Ada banyak faktor yang menjadi sumber keminderan. Misalnya tidak dapat menerima kondisi tubuh, ukuran badan, susunan gigi, bentuk wajah, warna kulit, ketidaksempurnaan fisik, kondisi keuangan, skill, intelektualitas, status sosial, ekonomi dan termasuk kondisi fisik dan status sosial orang-orang di dalam lingkungan keluarga inti.

Orang-orang yang mempunyai alasan kuat untuk minder tetapi bisa mengatasi kerendahdiriannya, niscaya akan menjadi pribadi yang kuat dan istimewa. Kita bisa melihat banyak tokoh hebat justru dari kalangan yang sangat terbatas secara fisik maupun mental.

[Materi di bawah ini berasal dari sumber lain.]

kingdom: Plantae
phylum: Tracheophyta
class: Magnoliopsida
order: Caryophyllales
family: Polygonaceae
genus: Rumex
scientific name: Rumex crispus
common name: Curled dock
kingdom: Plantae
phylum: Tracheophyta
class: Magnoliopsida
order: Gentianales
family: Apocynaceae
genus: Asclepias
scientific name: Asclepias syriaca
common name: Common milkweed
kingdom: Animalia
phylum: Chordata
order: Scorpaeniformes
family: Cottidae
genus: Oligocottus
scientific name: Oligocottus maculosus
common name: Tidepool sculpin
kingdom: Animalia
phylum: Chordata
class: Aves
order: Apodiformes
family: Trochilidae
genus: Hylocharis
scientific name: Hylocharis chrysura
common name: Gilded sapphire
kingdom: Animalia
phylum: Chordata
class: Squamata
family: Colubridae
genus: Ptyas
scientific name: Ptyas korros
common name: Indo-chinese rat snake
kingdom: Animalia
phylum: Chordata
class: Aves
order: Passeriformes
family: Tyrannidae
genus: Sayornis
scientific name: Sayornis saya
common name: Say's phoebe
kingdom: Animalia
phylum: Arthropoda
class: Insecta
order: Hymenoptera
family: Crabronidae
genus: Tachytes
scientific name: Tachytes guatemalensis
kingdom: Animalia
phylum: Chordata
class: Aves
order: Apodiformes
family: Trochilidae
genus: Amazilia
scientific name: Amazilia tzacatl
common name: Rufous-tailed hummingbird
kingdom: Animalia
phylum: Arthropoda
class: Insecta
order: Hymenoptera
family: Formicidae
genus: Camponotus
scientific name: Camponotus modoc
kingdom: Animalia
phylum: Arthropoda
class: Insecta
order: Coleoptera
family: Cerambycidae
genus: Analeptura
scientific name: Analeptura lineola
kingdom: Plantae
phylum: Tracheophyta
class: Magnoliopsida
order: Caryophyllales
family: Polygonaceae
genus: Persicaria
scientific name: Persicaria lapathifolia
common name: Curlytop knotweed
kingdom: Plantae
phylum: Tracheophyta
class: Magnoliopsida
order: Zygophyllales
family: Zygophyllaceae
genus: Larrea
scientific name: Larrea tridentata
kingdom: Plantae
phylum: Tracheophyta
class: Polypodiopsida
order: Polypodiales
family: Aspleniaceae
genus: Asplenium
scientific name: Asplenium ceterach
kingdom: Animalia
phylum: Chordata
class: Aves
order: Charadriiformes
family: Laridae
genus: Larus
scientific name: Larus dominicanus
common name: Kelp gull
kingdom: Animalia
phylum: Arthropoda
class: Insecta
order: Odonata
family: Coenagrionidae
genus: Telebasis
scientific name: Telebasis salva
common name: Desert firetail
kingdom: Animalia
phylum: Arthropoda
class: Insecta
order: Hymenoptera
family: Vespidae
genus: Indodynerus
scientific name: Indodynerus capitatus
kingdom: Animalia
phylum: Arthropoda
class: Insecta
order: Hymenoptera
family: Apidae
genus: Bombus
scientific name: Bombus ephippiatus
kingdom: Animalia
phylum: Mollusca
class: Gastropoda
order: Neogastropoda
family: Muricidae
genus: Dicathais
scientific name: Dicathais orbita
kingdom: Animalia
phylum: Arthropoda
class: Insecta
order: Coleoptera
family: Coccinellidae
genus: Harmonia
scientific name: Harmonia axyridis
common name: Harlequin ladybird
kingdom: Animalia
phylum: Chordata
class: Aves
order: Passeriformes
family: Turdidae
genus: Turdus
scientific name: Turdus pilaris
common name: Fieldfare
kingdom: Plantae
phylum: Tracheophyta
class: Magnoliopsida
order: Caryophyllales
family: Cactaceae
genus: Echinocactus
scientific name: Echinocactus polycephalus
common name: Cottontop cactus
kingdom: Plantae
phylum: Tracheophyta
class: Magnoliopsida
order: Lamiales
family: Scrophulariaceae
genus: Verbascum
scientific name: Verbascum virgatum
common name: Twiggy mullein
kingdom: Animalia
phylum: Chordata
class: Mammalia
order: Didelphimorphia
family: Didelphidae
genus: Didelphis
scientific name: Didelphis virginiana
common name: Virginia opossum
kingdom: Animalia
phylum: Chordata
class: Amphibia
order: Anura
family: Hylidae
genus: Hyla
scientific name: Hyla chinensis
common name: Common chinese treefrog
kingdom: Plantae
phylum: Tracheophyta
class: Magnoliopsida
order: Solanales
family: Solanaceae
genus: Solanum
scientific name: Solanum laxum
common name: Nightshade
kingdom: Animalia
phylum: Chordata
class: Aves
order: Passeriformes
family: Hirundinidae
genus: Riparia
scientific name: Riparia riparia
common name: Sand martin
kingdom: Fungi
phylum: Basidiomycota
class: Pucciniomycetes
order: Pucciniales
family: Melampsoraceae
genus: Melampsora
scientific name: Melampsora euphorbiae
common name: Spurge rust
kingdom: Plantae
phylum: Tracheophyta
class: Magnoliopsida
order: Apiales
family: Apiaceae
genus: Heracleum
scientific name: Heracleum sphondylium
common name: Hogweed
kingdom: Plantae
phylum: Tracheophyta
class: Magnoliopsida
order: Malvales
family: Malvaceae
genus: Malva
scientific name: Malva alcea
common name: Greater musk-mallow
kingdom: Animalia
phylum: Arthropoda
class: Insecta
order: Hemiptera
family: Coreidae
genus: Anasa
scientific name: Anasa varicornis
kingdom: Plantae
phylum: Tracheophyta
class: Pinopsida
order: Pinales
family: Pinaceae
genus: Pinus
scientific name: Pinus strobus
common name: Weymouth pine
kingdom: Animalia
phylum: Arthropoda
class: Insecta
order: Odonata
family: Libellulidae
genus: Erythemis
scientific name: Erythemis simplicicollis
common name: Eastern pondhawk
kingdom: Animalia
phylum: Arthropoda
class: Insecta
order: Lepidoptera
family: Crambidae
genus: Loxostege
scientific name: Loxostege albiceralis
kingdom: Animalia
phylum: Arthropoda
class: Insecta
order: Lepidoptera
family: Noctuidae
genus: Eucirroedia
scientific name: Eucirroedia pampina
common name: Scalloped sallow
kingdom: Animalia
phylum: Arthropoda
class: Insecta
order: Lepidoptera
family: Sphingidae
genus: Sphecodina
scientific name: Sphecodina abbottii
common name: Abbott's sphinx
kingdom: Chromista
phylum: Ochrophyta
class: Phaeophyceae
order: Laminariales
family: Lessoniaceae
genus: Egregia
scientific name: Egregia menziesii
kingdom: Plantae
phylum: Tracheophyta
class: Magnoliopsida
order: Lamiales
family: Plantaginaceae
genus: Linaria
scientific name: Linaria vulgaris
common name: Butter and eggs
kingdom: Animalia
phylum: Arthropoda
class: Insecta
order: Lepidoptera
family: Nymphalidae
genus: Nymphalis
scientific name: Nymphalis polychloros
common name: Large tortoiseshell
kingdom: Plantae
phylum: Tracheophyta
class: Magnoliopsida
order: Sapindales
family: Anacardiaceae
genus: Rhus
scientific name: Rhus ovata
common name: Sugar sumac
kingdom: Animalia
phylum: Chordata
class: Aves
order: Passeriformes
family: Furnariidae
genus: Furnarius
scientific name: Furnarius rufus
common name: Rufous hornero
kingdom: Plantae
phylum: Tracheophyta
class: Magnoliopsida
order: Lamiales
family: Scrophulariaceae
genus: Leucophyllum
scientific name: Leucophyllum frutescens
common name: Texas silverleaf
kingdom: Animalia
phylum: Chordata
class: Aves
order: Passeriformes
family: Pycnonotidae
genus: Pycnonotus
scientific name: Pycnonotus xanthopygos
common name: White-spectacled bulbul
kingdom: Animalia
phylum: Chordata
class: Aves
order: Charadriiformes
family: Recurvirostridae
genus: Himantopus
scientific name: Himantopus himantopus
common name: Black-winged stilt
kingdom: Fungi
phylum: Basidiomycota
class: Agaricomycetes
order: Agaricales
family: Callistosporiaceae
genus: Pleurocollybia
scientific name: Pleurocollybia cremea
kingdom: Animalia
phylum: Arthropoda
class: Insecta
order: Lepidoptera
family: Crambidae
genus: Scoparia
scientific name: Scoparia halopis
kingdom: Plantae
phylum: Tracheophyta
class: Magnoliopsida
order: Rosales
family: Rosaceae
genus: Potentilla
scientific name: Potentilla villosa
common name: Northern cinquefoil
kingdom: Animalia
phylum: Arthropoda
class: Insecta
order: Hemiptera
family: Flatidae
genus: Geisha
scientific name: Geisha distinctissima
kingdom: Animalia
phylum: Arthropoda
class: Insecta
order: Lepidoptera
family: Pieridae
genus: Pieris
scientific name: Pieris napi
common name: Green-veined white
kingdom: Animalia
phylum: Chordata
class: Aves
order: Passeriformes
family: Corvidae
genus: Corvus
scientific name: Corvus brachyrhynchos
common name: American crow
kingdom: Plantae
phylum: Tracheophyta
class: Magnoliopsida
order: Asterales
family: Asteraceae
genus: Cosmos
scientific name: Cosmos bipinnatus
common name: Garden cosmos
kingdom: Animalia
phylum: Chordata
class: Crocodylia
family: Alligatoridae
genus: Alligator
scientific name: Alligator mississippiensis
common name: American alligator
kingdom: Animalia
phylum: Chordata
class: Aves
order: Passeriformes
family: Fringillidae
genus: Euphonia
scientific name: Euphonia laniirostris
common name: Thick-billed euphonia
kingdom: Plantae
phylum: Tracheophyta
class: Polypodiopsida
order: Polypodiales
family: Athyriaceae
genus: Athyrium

Kelemahan tentu saja perlu diperbaiki sejauh hal itu bisa dikoreksi. Tapi bagaimana kalau tidak bisa diapa-apakan lagi? Fransiskus Assisi berkata demikian di dalam doanya, “Tuhan berilah ketenangan pada saya untuk menerima hal-hal yang tidak dapat diubah, keberanian untuk mengubah hal-hal yang bisa diubah, dan hikmat untuk mengetahui perbedaan keduanya.”

Saya kira itu adalah perkataan yang bijaksana. Namun kadang-kadang tidak disadari bahwa orang yang minder juga menyimpan suatu potensi arogansi yang mungkin tidak disadari. Setelah seseorang keluar dari jalur minder, maka ia akan masuk ke jalur arogansi. Orang yang minder tidak ingin orang lain tahu tentang kekurangannya tetapi setelah memiliki segala sesuatu, maka kecenderungannya adalah justru memamerkan apa yang dipunyainya. Dulu malu karena tidak memiliki apa-apa, tapi kini bangga dapat memperlihatkan apa-apa pada orang lain. Mungkin boleh dikatakan bahwa kesombongan adalah semacam balas dendam dari keminderan; minder adalah kesombongan dalam wujud yang berbeda.

Tidak susah menguji arogansi itu yaitu jika kita memiliki nafsu untuk memamerkan segala prestasi, mempertontonkan kehebatan pada orang-orang yang kita kenal. Keinginan untuk menonjolkan diri, tampil lebih daripada orang lain, tidak ingin dikalahkan oleh orang lain. Itulah sebabnya di saat menghadiri resepsi kita akan berpenampilan sebaik-baiknya, berdandan seanggun mungkin dan memakai perhiasan yang seindah dan semahal mungkin. Mengapa? Kita tidak ingin merasa minder dan malu di saat bertemu dengan teman-teman lama, kita tampak tidak sukses dan hidup biasa-biasa saja.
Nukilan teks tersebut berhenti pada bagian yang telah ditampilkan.